> _Exercise goal_: In this exercise, the entries below include pictures. Repeat exactly the lines from the line with "left elbow: (315, 353)" to the line with "left front paw: (395, 554)", including both, but without the pictures.

> _Records excerpted from a collection_:
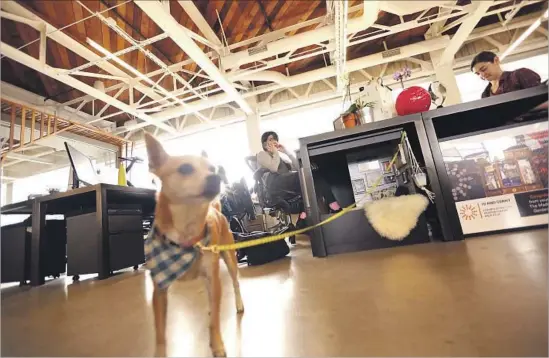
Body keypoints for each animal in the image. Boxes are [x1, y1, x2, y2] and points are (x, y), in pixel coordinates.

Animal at [143, 133, 244, 356]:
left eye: (212, 169)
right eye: (185, 169)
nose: (216, 177)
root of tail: (216, 209)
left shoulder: (214, 279)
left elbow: (215, 323)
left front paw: (217, 345)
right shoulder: (159, 291)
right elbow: (160, 331)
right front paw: (159, 353)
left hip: (229, 259)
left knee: (234, 283)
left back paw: (238, 304)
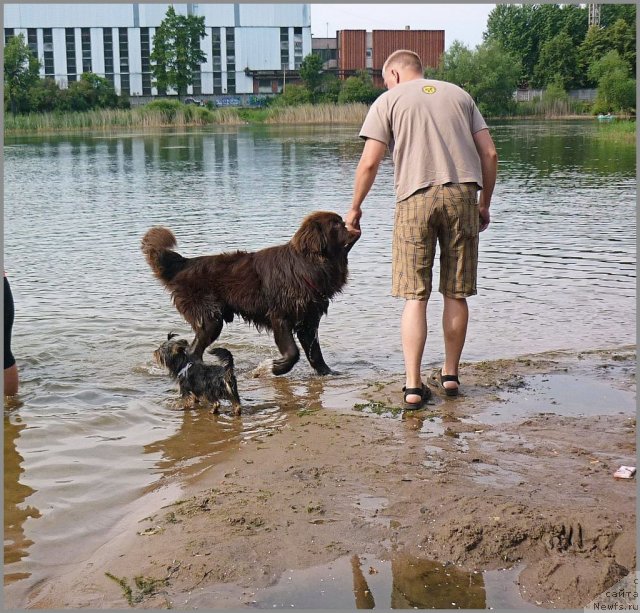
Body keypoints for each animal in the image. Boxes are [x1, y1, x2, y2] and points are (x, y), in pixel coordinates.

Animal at [141, 210, 360, 376]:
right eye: (336, 225)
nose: (351, 226)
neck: (307, 265)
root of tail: (184, 263)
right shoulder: (281, 317)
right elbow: (292, 352)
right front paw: (276, 368)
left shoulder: (308, 320)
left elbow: (315, 353)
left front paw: (327, 373)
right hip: (210, 319)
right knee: (193, 350)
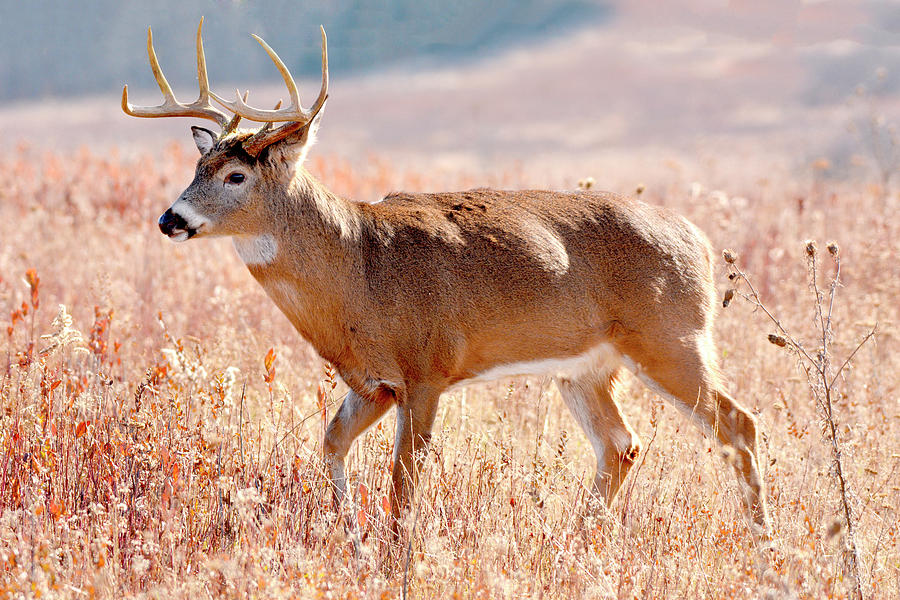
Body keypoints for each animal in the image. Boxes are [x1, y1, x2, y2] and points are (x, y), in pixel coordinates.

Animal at [123, 18, 768, 536]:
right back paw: (580, 539)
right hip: (586, 367)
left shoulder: (427, 369)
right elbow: (331, 444)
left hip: (669, 336)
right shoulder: (373, 382)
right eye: (198, 164)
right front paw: (350, 535)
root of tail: (700, 243)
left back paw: (761, 542)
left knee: (738, 423)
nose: (170, 218)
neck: (358, 268)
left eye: (235, 175)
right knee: (622, 446)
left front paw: (395, 554)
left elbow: (402, 482)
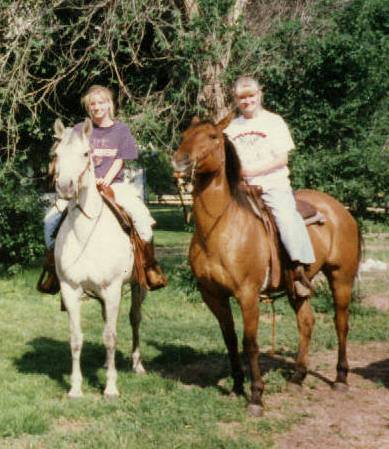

> _Response to this task_:
left elbow: (315, 353)
left front paw: (327, 373)
right hip: (210, 319)
right knee: (193, 350)
Body keypoints for each animal in the image. Boxes are [x1, y1, x2, y2] and points are (x, y), in pixel coordinates.

Animal at [123, 18, 768, 536]:
right back paw: (580, 539)
right hip: (586, 367)
left shoulder: (427, 369)
right elbow: (331, 444)
left hip: (669, 336)
right shoulder: (373, 382)
right eye: (198, 164)
right front paw: (350, 535)
root of tail: (700, 243)
left back paw: (761, 542)
left knee: (738, 423)
nose: (170, 218)
neck: (358, 268)
left eye: (235, 175)
right knee: (622, 446)
left front paw: (395, 554)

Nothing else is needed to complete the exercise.